Kenya grants SA visitors 90-day visa free stay

President Uhuru Kenyatta with his South African counterpart Jacob Zuma at the Jomo Kenyatta International Airport in Nairobi. FILE PHOTO | NMG

What you need to know:

  • South Africans can now visit and stay in Kenya without a visa for up to three months, up from the previous 30 days.
  • The extended visa free travel notice further tips the balance of diplomatic relations in favour of South Africa, which has been tightening visa rules for Kenyans. 
  • Kenya has long expressed discomfort with the many hurdles its citizens travelling to South Africa continue to face with little response from Pretoria.

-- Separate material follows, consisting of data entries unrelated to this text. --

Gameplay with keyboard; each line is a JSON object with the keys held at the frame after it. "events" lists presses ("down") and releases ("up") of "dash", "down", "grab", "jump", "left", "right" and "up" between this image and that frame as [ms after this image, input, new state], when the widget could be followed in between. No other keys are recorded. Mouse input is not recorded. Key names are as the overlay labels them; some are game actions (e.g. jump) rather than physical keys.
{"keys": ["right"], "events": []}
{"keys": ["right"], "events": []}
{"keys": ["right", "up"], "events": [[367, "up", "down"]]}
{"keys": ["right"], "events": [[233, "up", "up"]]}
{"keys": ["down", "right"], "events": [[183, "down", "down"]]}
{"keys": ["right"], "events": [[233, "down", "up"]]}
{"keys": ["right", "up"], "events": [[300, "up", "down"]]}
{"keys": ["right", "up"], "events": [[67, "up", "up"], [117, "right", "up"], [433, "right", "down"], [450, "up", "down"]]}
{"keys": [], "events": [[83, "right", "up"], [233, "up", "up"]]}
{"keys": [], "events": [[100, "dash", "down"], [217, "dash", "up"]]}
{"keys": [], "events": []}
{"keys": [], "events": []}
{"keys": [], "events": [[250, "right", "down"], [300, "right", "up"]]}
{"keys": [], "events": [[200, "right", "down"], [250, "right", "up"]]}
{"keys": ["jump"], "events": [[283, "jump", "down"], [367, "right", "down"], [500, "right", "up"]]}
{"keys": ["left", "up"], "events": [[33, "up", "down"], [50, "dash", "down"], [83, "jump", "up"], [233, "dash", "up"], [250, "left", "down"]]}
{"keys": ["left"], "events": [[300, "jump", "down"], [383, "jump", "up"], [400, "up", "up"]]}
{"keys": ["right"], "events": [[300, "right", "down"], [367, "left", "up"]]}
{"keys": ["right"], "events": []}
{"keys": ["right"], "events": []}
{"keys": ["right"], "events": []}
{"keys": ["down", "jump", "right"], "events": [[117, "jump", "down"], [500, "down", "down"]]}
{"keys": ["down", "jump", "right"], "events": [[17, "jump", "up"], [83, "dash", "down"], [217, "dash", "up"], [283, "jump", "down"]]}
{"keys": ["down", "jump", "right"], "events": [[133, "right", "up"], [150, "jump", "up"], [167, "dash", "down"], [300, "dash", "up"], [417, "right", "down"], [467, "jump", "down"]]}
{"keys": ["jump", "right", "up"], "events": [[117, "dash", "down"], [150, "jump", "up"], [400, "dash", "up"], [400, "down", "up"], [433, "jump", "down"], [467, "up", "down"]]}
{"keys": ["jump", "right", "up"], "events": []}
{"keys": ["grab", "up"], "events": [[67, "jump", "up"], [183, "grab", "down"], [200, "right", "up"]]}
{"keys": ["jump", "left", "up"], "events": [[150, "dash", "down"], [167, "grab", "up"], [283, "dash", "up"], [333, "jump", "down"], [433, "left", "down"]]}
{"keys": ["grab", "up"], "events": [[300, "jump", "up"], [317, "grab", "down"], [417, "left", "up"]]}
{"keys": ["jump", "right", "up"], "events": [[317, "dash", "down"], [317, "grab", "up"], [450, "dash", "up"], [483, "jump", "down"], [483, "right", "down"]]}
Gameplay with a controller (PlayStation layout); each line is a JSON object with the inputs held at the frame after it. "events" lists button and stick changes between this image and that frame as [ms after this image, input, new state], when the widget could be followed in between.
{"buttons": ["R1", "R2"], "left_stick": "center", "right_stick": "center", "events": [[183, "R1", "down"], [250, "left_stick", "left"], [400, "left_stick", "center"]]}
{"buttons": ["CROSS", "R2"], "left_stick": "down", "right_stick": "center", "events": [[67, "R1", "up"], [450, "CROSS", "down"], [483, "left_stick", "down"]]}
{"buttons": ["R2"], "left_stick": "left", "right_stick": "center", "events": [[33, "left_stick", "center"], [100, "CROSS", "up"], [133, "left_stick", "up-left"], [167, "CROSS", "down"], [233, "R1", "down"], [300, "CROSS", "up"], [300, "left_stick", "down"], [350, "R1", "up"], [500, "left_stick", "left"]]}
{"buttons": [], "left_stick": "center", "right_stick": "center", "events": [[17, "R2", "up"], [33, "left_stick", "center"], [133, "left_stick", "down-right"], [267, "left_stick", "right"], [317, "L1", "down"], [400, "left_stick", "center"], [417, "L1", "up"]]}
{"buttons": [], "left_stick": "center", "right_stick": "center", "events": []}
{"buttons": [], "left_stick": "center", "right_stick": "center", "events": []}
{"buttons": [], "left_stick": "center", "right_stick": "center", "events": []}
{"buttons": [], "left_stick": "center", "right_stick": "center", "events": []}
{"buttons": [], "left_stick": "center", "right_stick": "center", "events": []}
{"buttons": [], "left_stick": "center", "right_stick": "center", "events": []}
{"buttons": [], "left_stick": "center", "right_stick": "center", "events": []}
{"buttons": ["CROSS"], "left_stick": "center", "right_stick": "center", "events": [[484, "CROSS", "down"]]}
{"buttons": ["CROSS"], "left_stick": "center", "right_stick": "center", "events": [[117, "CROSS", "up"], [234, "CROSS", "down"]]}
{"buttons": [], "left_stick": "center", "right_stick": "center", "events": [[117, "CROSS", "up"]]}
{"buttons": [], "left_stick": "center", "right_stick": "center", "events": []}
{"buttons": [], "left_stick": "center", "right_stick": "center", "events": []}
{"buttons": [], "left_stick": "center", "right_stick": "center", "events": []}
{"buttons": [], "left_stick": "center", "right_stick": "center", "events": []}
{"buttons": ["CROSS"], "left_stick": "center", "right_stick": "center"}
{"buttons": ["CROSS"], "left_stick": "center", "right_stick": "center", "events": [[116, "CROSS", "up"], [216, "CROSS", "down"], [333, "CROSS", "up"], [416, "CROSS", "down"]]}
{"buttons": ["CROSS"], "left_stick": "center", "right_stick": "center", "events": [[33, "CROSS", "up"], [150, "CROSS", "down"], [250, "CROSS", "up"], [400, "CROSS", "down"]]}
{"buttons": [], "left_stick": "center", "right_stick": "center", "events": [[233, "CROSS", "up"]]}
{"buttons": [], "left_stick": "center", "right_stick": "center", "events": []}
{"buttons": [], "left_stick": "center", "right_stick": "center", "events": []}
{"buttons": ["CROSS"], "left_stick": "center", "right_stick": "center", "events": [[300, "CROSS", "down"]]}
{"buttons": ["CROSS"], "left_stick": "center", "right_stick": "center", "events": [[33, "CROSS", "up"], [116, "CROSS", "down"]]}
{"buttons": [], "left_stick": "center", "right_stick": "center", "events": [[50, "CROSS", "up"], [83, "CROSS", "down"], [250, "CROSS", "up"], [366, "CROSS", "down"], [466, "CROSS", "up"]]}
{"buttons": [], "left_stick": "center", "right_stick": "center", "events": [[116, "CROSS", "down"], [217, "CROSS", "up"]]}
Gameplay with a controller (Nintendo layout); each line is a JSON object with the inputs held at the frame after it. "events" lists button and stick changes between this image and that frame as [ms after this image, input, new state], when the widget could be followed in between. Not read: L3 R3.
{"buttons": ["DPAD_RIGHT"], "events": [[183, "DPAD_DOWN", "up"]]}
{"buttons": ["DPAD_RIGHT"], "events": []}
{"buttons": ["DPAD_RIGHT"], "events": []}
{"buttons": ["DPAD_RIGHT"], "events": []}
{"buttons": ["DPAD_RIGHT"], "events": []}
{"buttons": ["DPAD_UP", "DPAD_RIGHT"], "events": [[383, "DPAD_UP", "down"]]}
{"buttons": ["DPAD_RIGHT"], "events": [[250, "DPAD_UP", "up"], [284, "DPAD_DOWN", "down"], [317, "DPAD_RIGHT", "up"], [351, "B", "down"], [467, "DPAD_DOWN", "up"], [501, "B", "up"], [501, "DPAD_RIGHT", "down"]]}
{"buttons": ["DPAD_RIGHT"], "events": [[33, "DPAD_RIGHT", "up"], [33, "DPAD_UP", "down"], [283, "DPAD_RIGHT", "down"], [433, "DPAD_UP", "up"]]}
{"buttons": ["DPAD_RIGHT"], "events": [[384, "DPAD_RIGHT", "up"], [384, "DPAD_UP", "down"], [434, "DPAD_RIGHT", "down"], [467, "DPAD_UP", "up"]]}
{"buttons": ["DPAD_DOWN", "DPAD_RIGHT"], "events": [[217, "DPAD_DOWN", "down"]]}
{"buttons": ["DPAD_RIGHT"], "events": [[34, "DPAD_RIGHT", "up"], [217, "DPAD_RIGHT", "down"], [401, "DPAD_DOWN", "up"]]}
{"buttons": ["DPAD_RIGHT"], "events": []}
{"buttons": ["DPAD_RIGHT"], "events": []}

Nairobi has granted South Africans additional time to visit Kenya without visas, pointing to a thawing of diplomatic relations between the two nations.

Interior secretary Joseph Nkaissery says in a legal notice published last Friday that South Africans can now visit and stay in Kenya without a visa for up to three months, up from the previous 30 days.

The notice says South African “civil servants, holders of diplomatic, official or ordinary passports” can visit Kenya without visas “for a period exceeding (sic) ninety (90) days”. The Ministry of Interior later clarified that there was an error in the notice, and that it ought to have read a period “not exceeding ninety (90) days”.

The extended visa free travel notice further tips the balance of diplomatic relations in favour of South Africa, which has been tightening visa rules for Kenyans. 

Kenya has long expressed discomfort with the many hurdles its citizens travelling to South Africa continue to face with little response from Pretoria.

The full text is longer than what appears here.